Nothing but the lines from the one with "right ear: (928, 699)" down to the one with "right ear: (723, 682)" should be returned, exactly and with both ends included, from the material below.
----
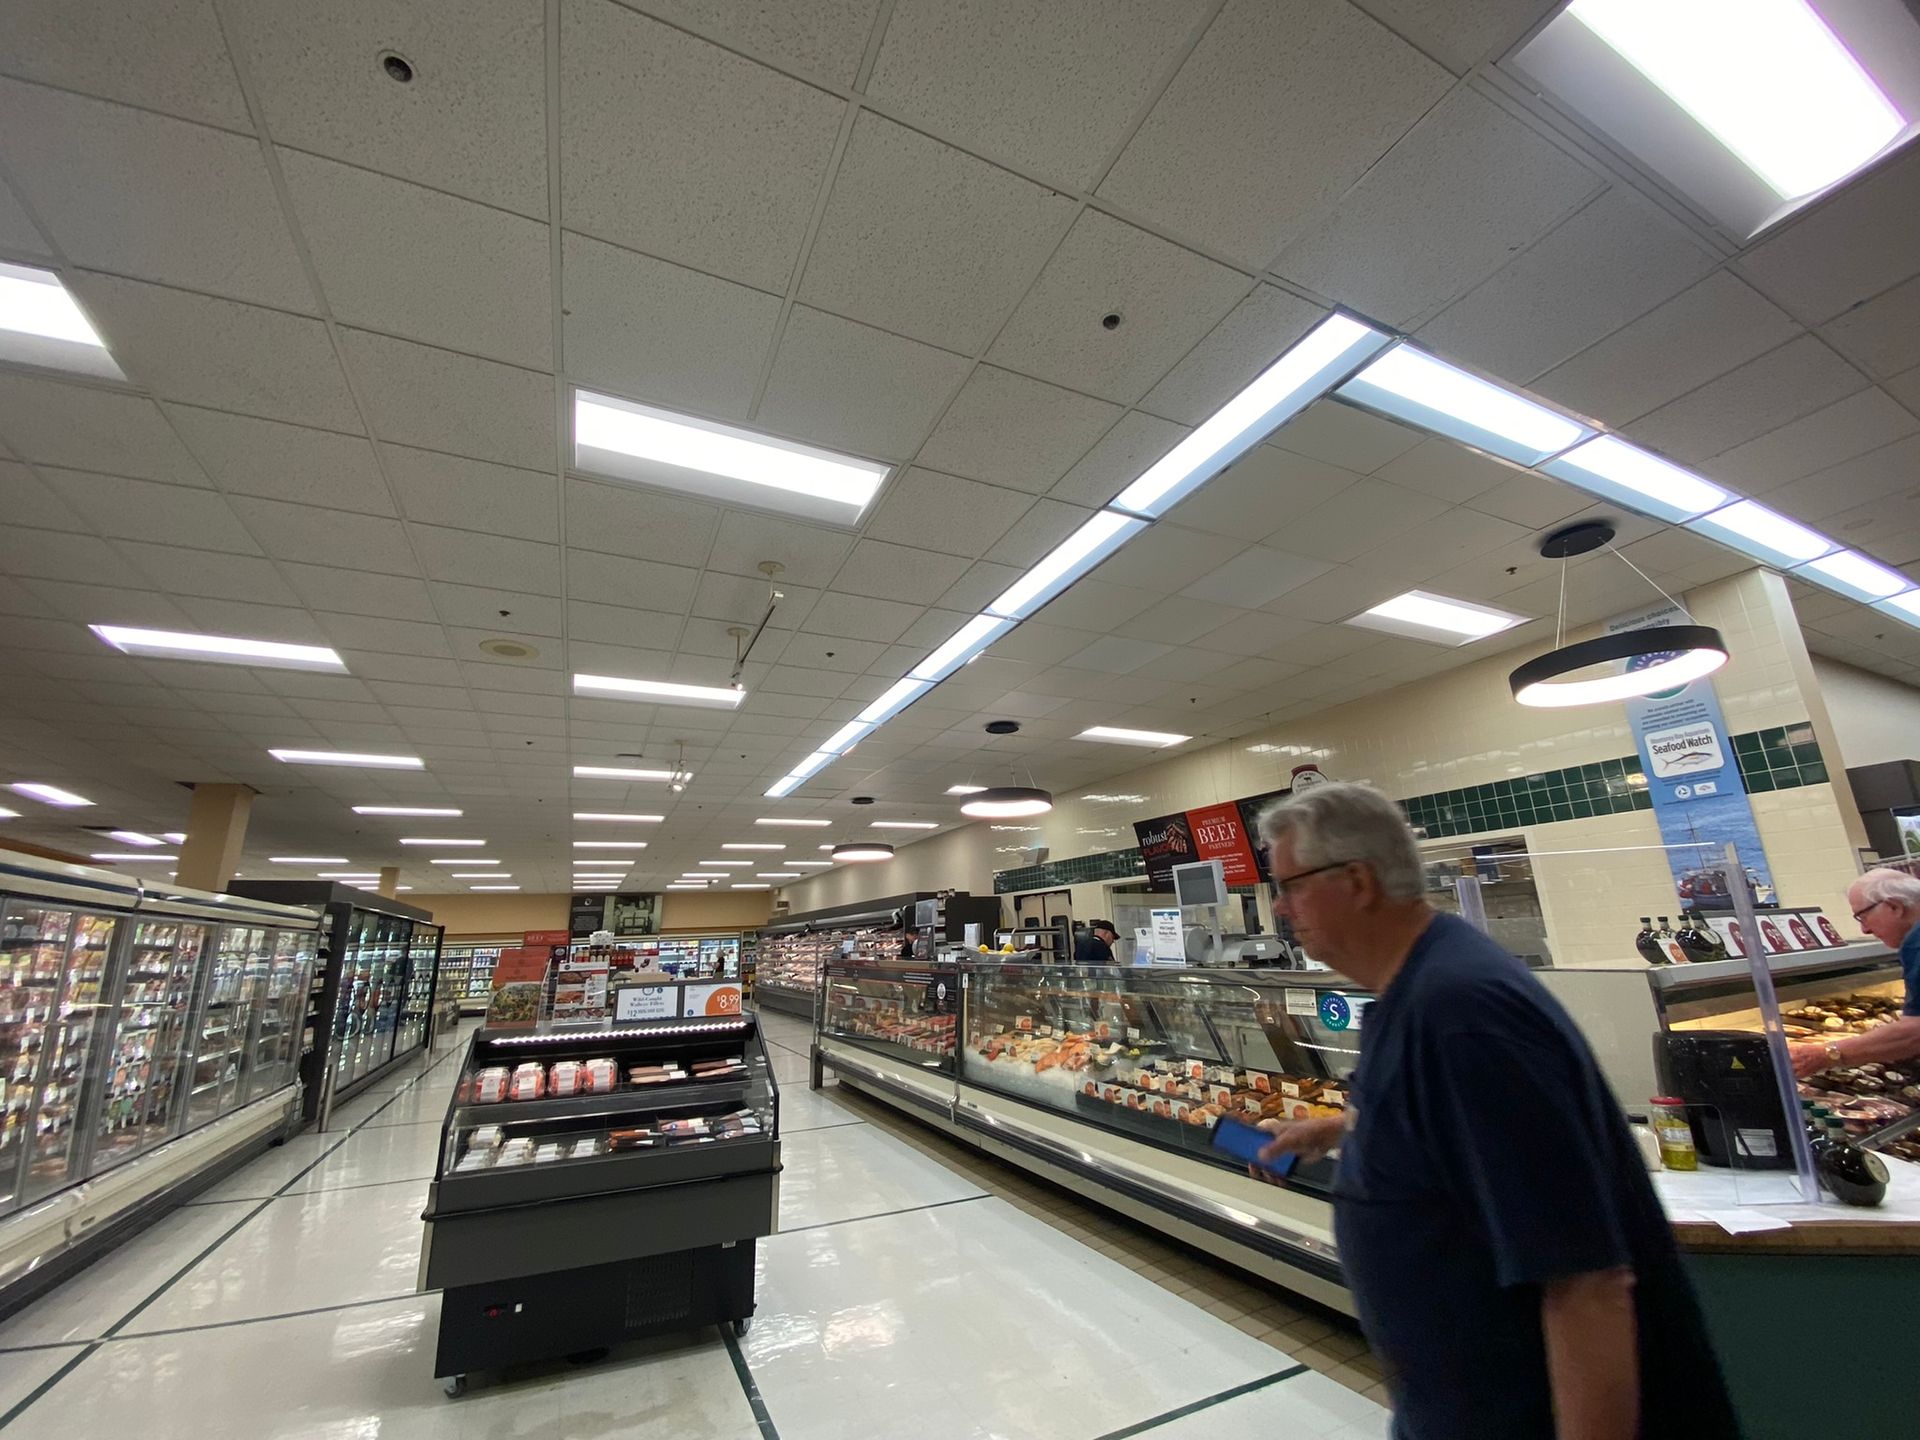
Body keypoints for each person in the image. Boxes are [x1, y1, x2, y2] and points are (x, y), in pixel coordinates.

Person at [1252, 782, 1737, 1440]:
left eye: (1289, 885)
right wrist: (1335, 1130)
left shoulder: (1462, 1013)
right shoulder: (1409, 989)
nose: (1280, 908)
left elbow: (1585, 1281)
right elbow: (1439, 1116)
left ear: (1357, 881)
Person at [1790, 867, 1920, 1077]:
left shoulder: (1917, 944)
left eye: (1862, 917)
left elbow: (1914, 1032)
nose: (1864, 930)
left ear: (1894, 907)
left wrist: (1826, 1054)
----
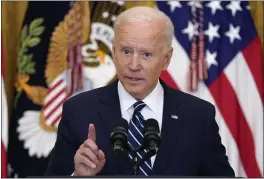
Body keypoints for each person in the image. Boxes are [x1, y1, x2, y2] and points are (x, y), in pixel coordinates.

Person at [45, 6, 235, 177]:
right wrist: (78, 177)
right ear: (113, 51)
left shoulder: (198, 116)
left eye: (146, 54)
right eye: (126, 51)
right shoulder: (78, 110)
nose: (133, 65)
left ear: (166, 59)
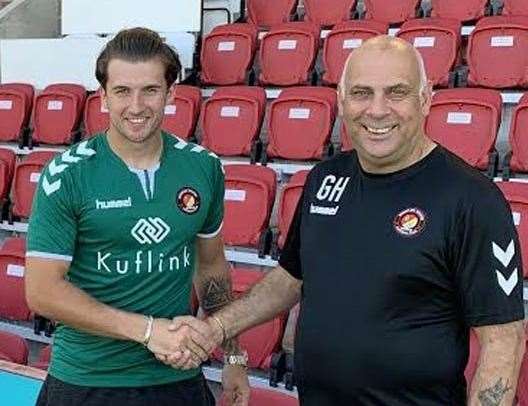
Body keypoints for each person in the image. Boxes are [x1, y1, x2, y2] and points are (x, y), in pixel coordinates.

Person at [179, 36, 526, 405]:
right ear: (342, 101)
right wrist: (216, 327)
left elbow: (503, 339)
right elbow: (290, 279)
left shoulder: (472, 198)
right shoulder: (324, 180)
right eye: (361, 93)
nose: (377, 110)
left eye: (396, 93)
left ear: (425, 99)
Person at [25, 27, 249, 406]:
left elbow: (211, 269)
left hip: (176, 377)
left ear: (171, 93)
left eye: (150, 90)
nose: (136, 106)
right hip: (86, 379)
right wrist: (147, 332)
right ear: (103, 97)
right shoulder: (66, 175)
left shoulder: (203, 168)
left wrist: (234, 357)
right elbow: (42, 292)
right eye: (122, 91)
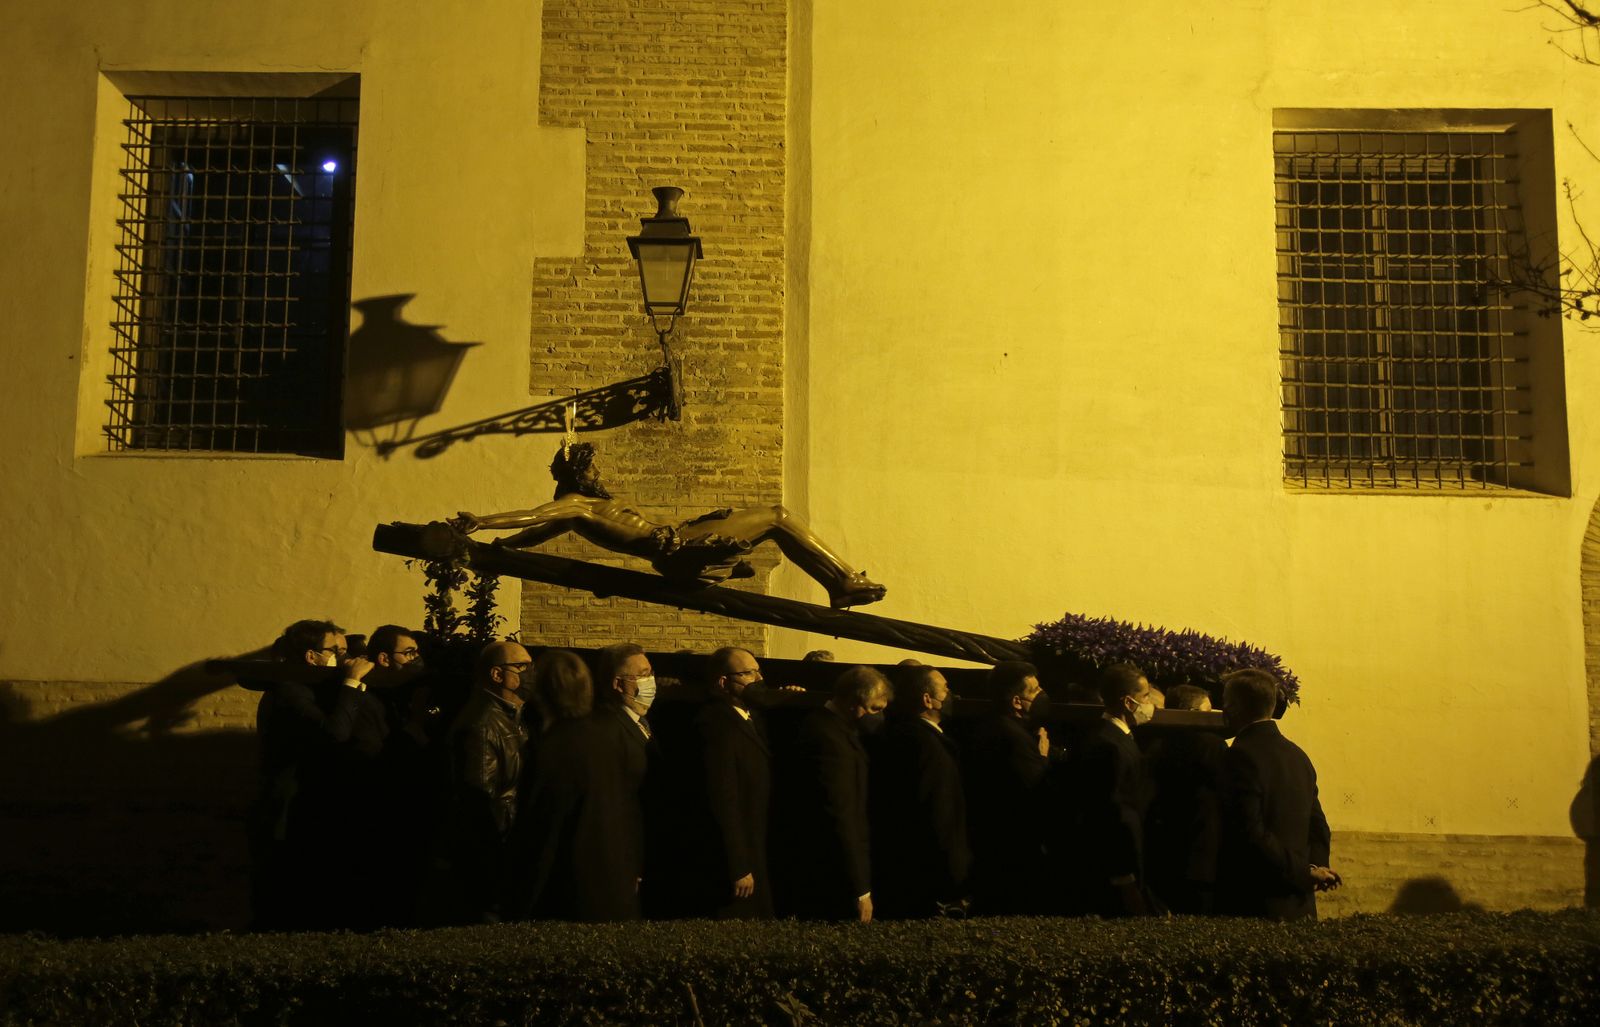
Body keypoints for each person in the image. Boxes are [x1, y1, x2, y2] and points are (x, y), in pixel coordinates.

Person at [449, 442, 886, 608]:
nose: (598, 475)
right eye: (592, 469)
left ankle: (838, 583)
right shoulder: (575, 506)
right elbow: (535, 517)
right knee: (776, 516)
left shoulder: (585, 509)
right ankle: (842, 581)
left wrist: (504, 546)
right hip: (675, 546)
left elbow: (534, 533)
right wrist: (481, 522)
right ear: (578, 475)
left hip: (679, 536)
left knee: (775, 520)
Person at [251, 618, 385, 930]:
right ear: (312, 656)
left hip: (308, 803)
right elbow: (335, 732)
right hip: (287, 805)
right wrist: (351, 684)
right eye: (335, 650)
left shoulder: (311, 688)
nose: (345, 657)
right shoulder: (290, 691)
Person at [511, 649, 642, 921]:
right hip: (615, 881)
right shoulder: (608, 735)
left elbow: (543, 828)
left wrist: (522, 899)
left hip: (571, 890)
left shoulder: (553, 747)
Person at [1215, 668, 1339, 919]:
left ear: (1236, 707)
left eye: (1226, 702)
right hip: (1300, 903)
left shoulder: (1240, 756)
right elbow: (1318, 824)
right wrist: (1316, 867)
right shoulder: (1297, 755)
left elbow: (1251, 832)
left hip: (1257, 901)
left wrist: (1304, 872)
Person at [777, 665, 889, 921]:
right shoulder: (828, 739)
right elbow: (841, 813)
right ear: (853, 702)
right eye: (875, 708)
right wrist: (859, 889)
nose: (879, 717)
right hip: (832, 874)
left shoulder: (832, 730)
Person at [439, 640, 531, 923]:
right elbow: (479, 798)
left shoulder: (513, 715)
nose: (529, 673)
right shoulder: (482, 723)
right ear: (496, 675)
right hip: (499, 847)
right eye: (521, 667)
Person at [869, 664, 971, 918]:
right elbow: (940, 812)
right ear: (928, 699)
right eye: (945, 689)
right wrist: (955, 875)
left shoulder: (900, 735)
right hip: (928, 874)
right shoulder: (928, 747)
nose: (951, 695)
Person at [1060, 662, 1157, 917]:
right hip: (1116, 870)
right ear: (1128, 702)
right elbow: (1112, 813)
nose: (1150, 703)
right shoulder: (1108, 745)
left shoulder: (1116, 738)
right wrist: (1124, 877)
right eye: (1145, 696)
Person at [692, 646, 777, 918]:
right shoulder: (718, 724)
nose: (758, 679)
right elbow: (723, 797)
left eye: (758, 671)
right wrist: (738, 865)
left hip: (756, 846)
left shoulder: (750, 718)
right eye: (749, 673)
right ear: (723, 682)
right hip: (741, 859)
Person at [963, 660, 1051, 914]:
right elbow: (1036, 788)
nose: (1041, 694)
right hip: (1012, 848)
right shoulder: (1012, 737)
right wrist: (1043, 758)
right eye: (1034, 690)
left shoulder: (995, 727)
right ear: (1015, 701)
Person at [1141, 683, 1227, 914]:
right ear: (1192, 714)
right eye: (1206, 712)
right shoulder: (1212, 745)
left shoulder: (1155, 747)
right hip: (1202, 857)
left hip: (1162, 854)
----
-- SOLUTION BELOW --
right ear: (928, 699)
right eye: (945, 689)
right wrist: (955, 875)
left shoulder: (900, 735)
right hip: (928, 874)
right shoulder: (928, 747)
nose: (951, 695)
Person at [1060, 662, 1157, 917]:
right hip: (1116, 870)
right ear: (1128, 702)
right elbow: (1112, 813)
nose: (1150, 703)
right shoulder: (1108, 745)
left shoulder: (1116, 738)
right wrist: (1124, 877)
right eye: (1145, 696)
Person at [692, 646, 777, 918]:
right shoulder: (718, 724)
nose: (758, 679)
right elbow: (723, 797)
left eye: (758, 671)
right wrist: (738, 865)
left hip: (756, 846)
left shoulder: (750, 718)
right eye: (749, 673)
right ear: (723, 682)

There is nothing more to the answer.